> _ABOUT THIS EXERCISE_
Leave out every picture, and restate word for word only the lines from the one containing "right elbow: (93, 134)" through the end of the material.

++++++++++

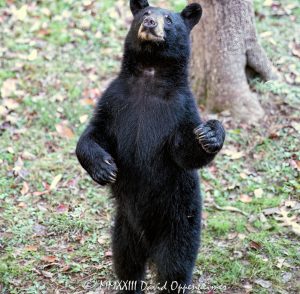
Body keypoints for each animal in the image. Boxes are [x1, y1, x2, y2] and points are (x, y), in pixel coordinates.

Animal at [76, 1, 224, 292]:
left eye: (169, 19)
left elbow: (184, 152)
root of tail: (149, 244)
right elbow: (93, 134)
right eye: (145, 14)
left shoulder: (180, 109)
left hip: (180, 222)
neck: (150, 75)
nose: (150, 23)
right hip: (124, 228)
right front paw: (103, 168)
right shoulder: (115, 101)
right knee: (126, 264)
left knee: (175, 268)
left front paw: (211, 133)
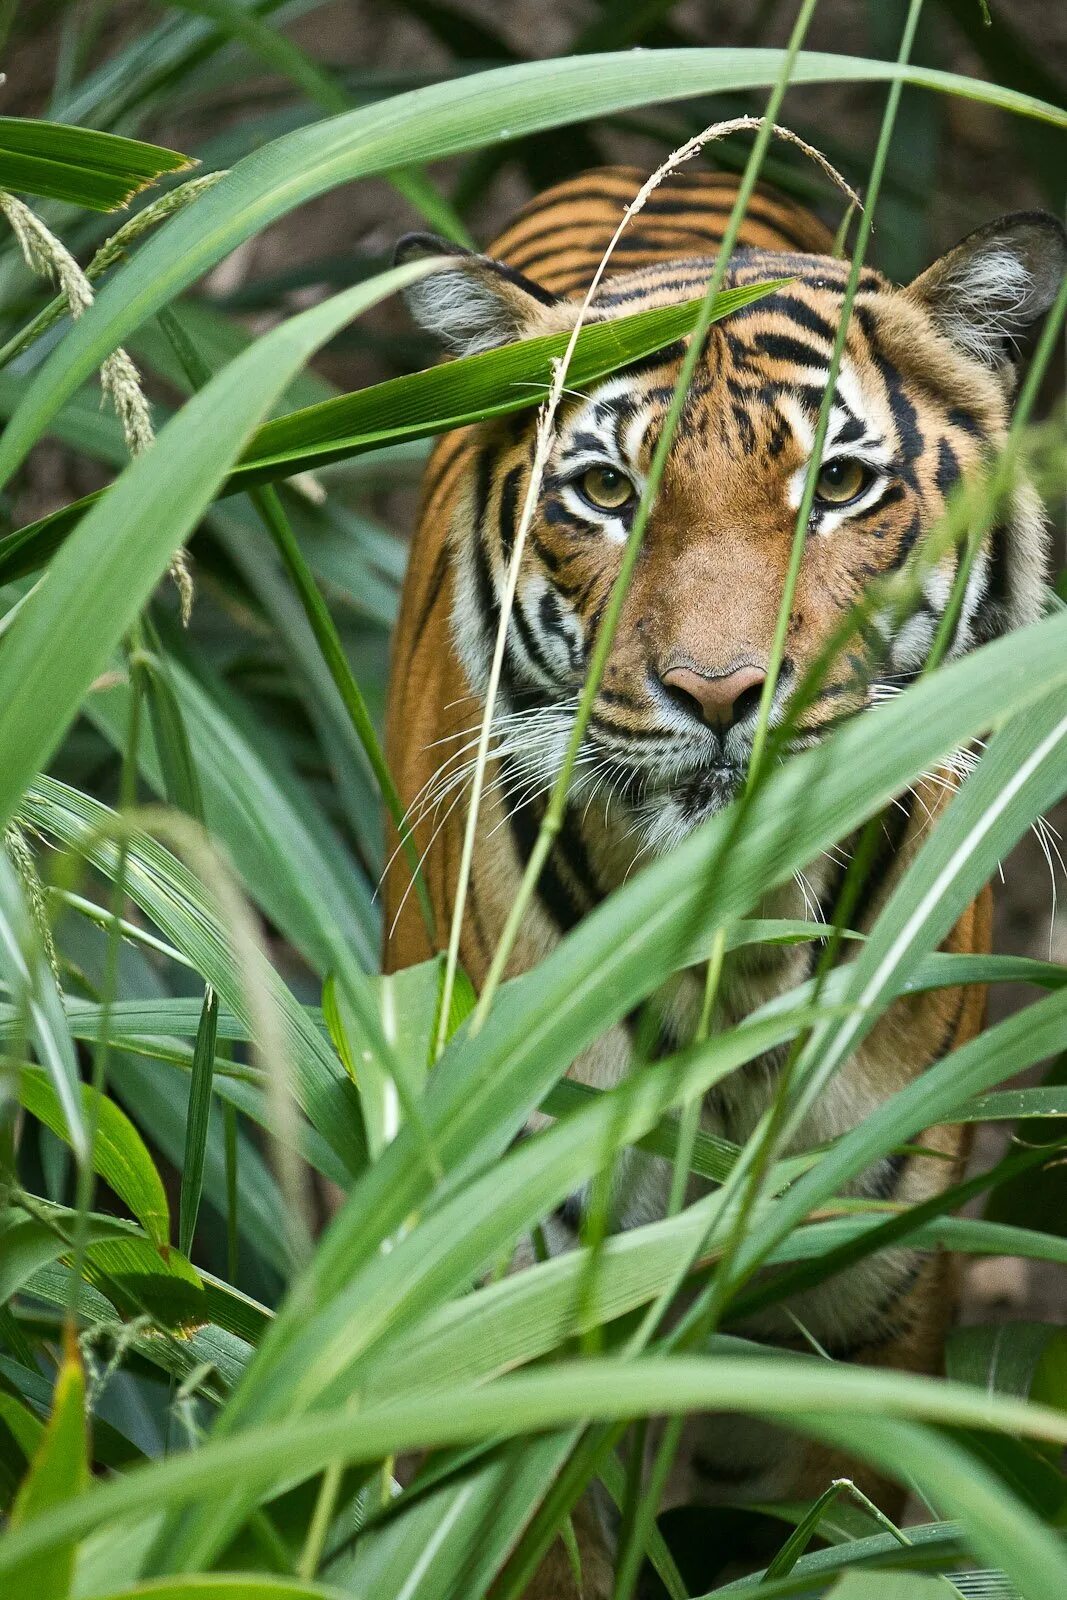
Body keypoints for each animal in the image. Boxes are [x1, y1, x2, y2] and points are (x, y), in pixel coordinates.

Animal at [379, 168, 1062, 1593]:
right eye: (603, 493)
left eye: (839, 485)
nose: (716, 690)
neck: (732, 947)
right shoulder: (508, 1297)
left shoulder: (862, 1288)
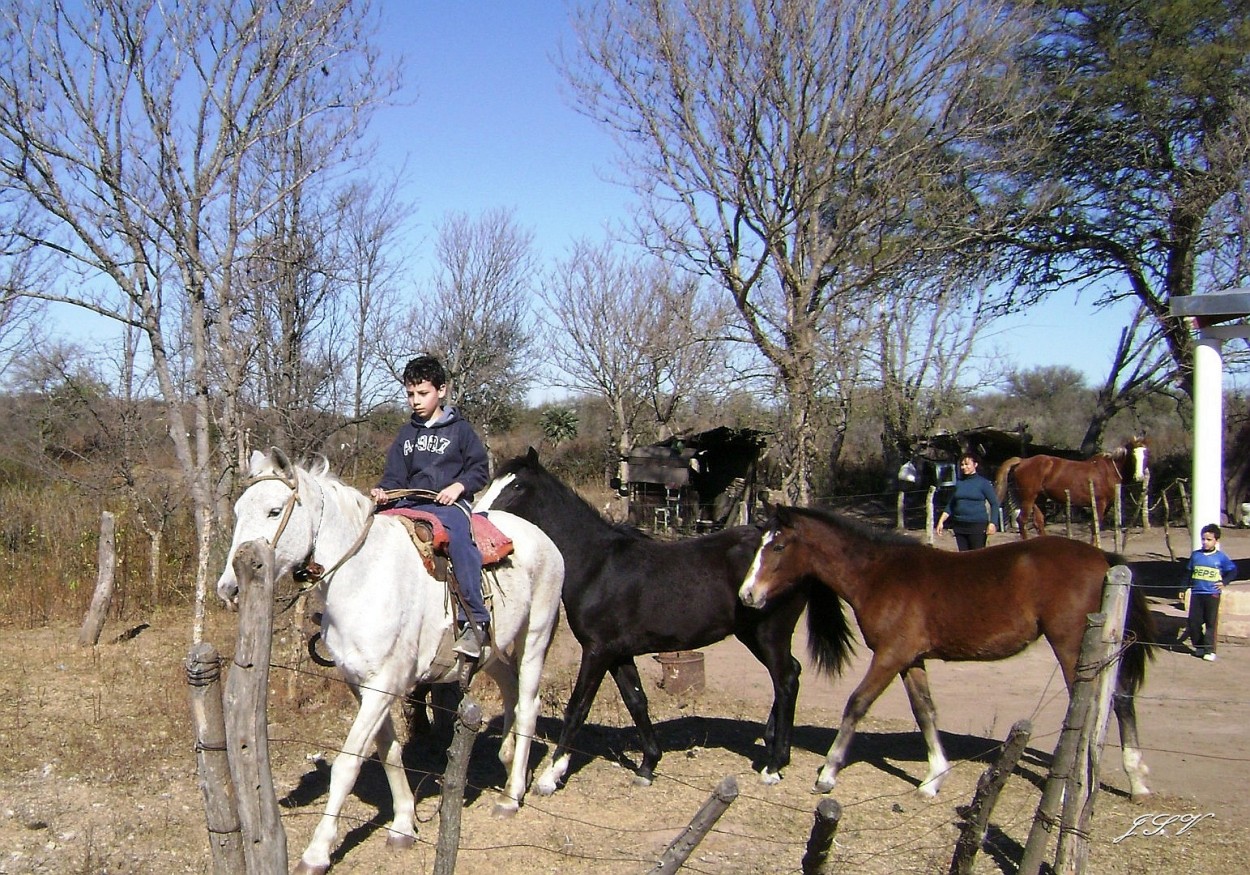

++++++++++

> _TASK SOLUTION_
right elbow: (93, 134)
right eye: (145, 14)
left shoulder: (180, 109)
left hip: (180, 222)
neck: (150, 75)
nose: (150, 23)
right hip: (124, 228)
right front paw: (103, 168)
right shoulder: (115, 101)
right knee: (126, 264)
left knee: (175, 268)
left front paw: (211, 133)
Body keypoints for each animal in the image. Boxes are [x1, y1, x2, y2] and points are (x, y), in pixel coordinates.

Animal at [379, 168, 1062, 1593]:
right eye: (603, 493)
left eye: (839, 485)
nose: (716, 690)
neck: (732, 947)
right shoulder: (508, 1297)
left shoulder: (862, 1288)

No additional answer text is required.